Scan the listing for the word "Replace" and report every line that contains it.
^^^^^^^^^^^^^^^^
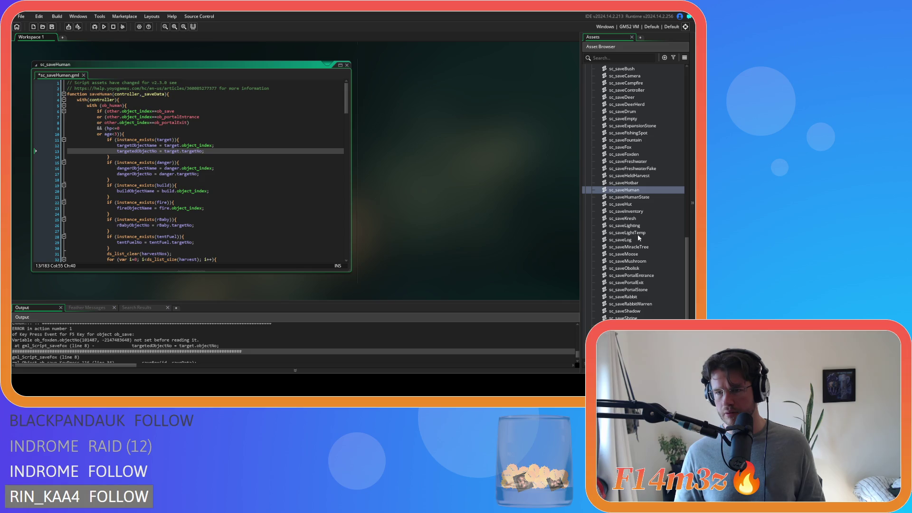
pyautogui.doubleClick(637, 253)
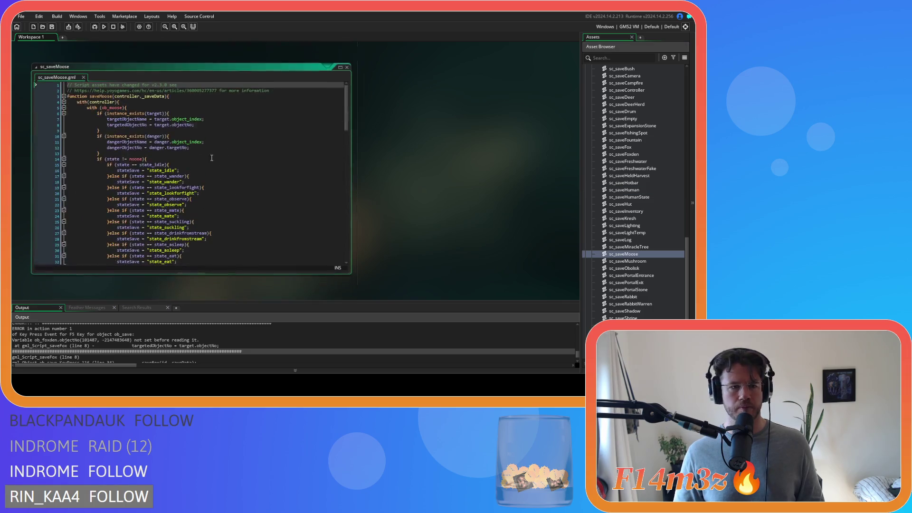
pyautogui.doubleClick(182, 122)
pyautogui.write('targetNo')
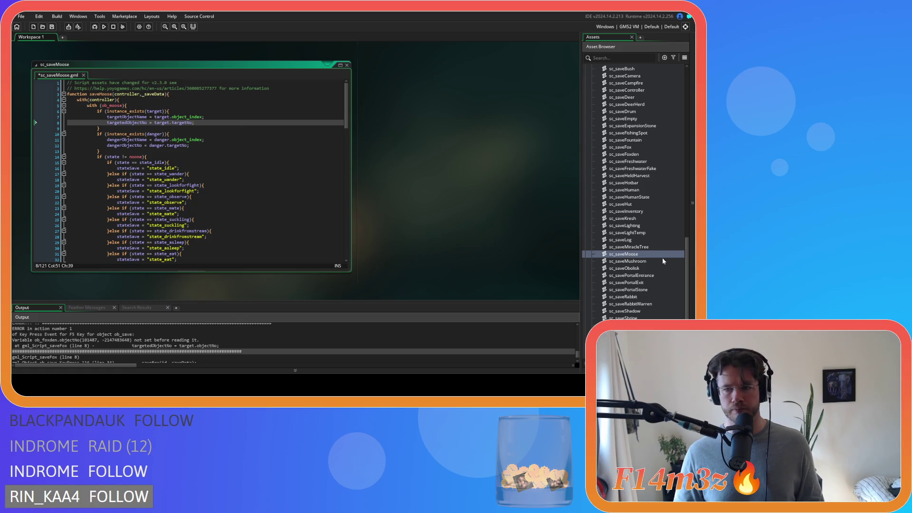
pyautogui.scroll(-3, 659, 257)
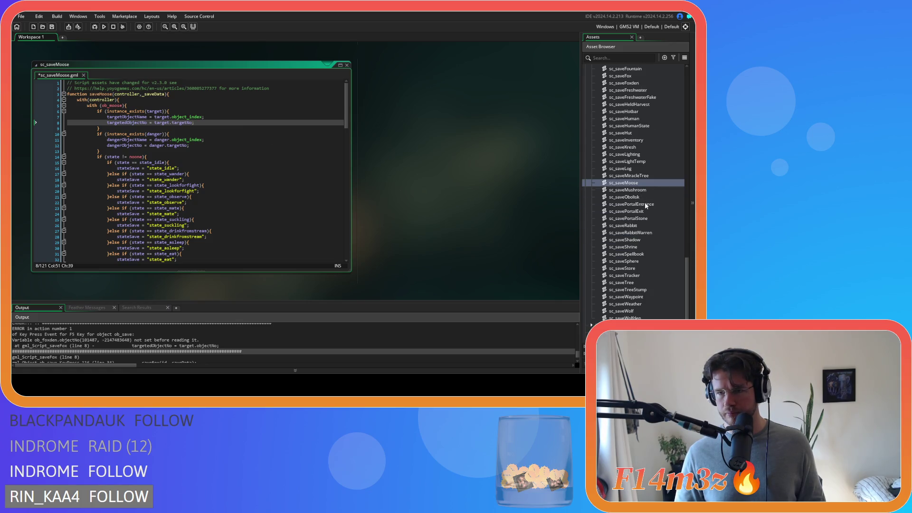
# Replace objectNo with targetNo on line 8 of sc_saveRabbit and sc_saveWolf.
pyautogui.doubleClick(642, 225)
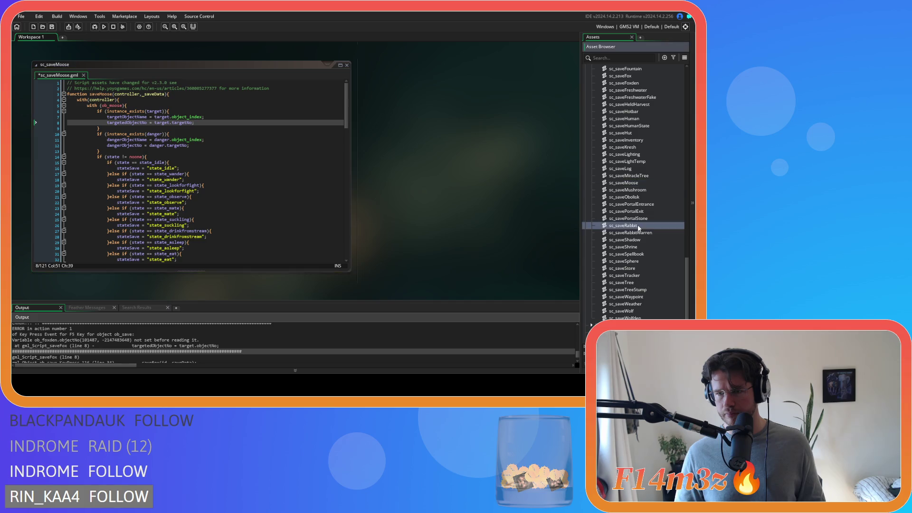
pyautogui.doubleClick(182, 122)
pyautogui.press('ctrl+v')
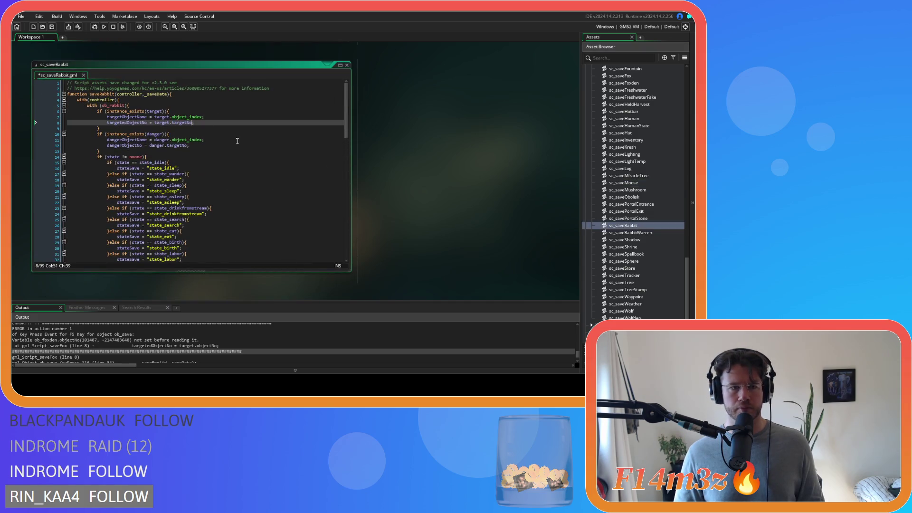
pyautogui.scroll(-1, 642, 221)
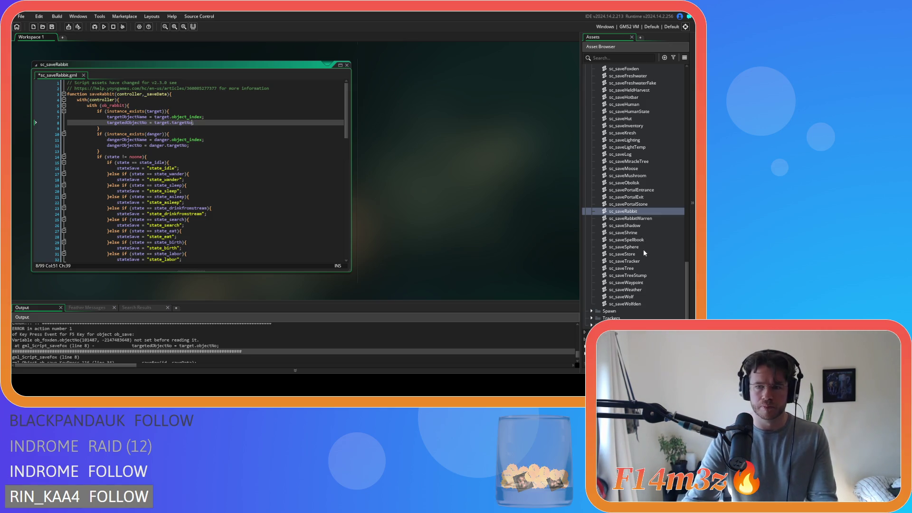
pyautogui.doubleClick(634, 297)
pyautogui.doubleClick(183, 123)
pyautogui.write('targetNo')
pyautogui.click(253, 140)
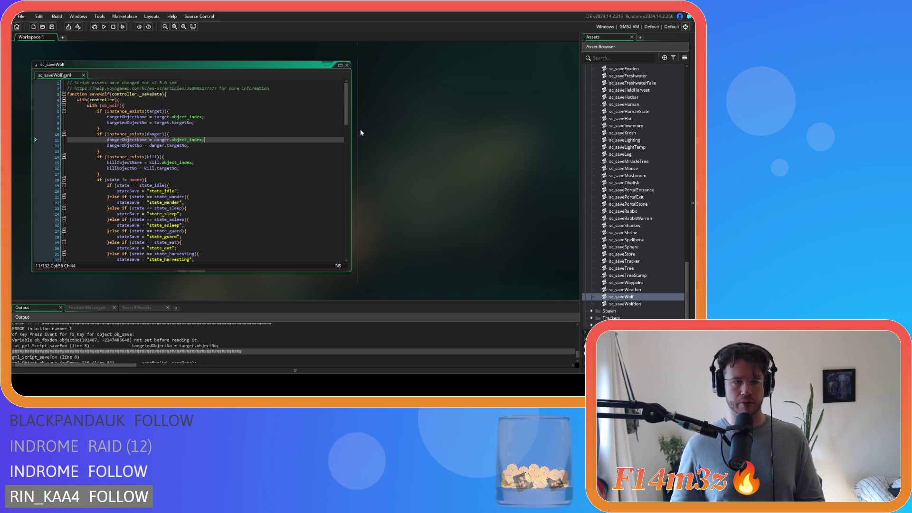
# Start a project-wide Search & Replace for objectNo.
pyautogui.press('Up')
pyautogui.press('Up')
pyautogui.press('ctrl+shift+f')
pyautogui.write('OBJECTnO')
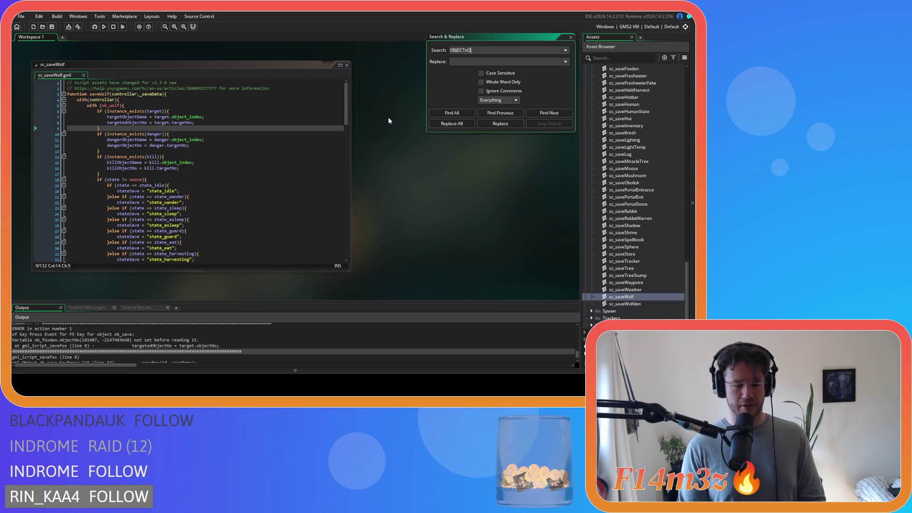
# Find all project occurrences of ObjectNo as a whole word, then close Search & Replace.
pyautogui.press('ctrl+a')
pyautogui.write('ObjectNo')
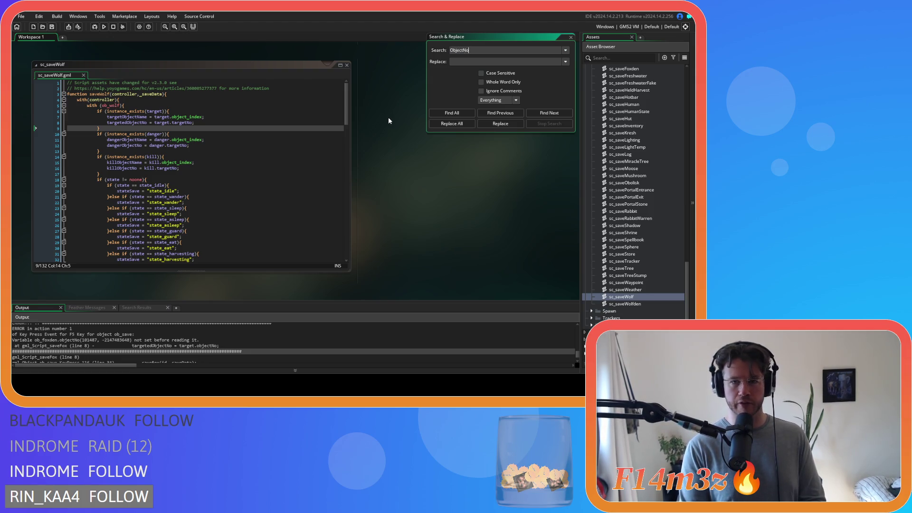
pyautogui.click(434, 114)
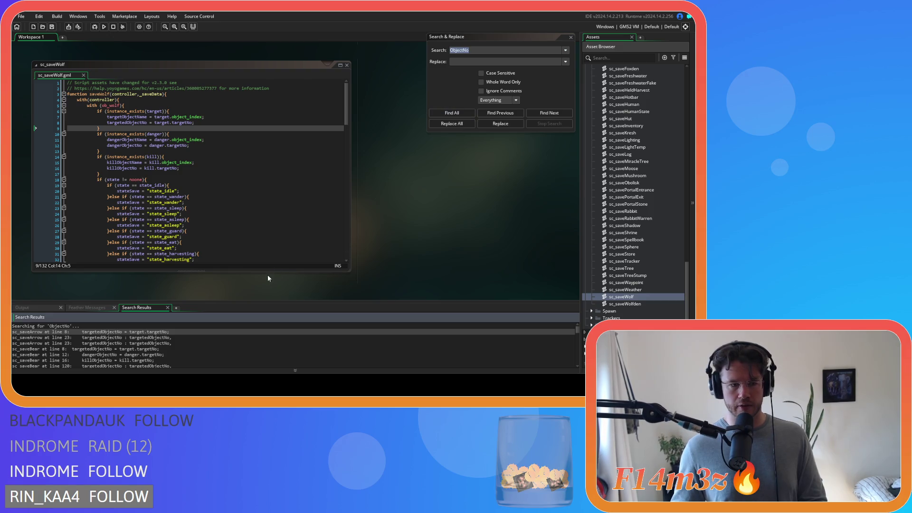
pyautogui.click(480, 81)
pyautogui.click(456, 113)
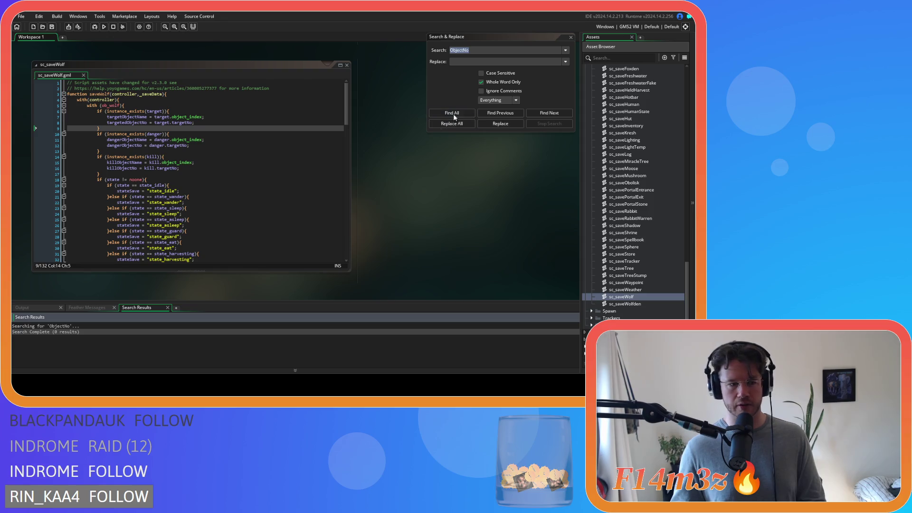
pyautogui.click(570, 37)
# Close all editor windows, collapse the Scripts and Objects folders, and run the game.
pyautogui.rightClick(378, 163)
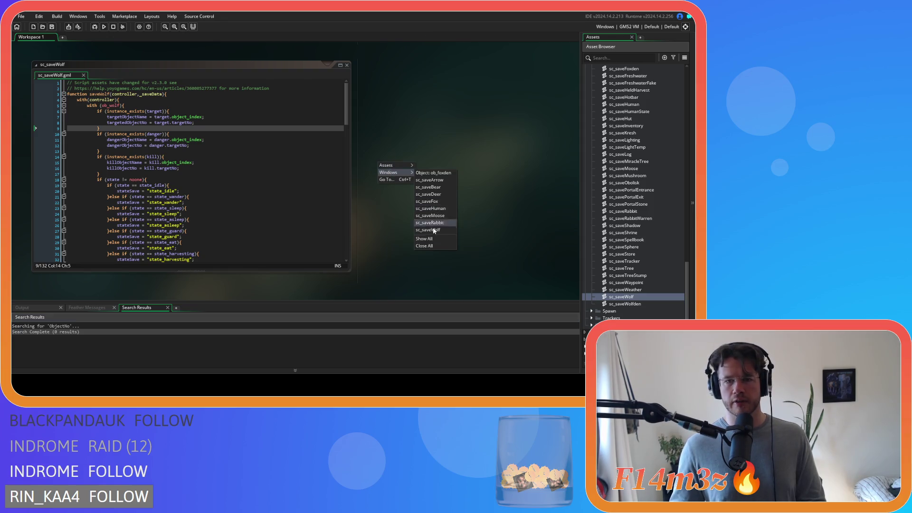
pyautogui.click(437, 250)
pyautogui.scroll(15, 639, 142)
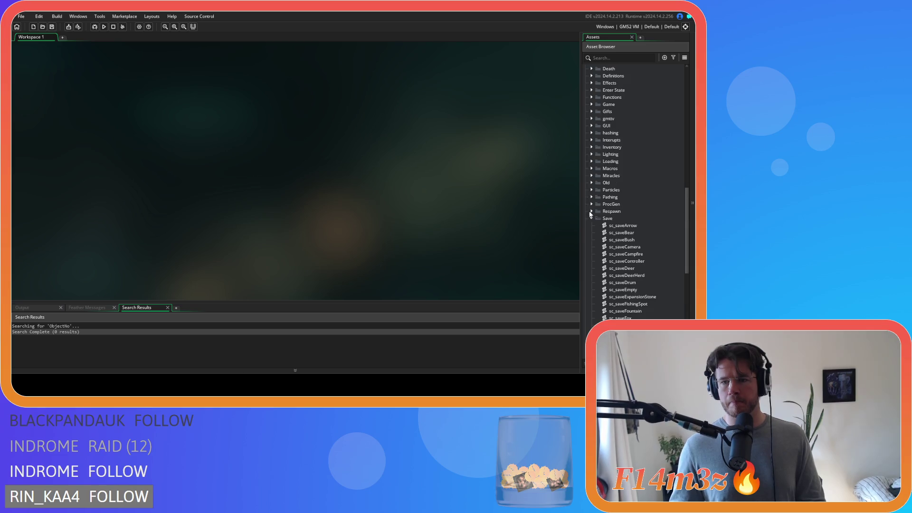
pyautogui.click(584, 168)
pyautogui.scroll(10, 618, 157)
^^^^^^^^^^^^^^^^
The answer.
# Replace objectNo with targetNo on line 8 of sc_saveRabbit and sc_saveWolf.
# Start a project-wide Search & Replace for objectNo.
# Find all project occurrences of ObjectNo as a whole word, then close Search & Replace.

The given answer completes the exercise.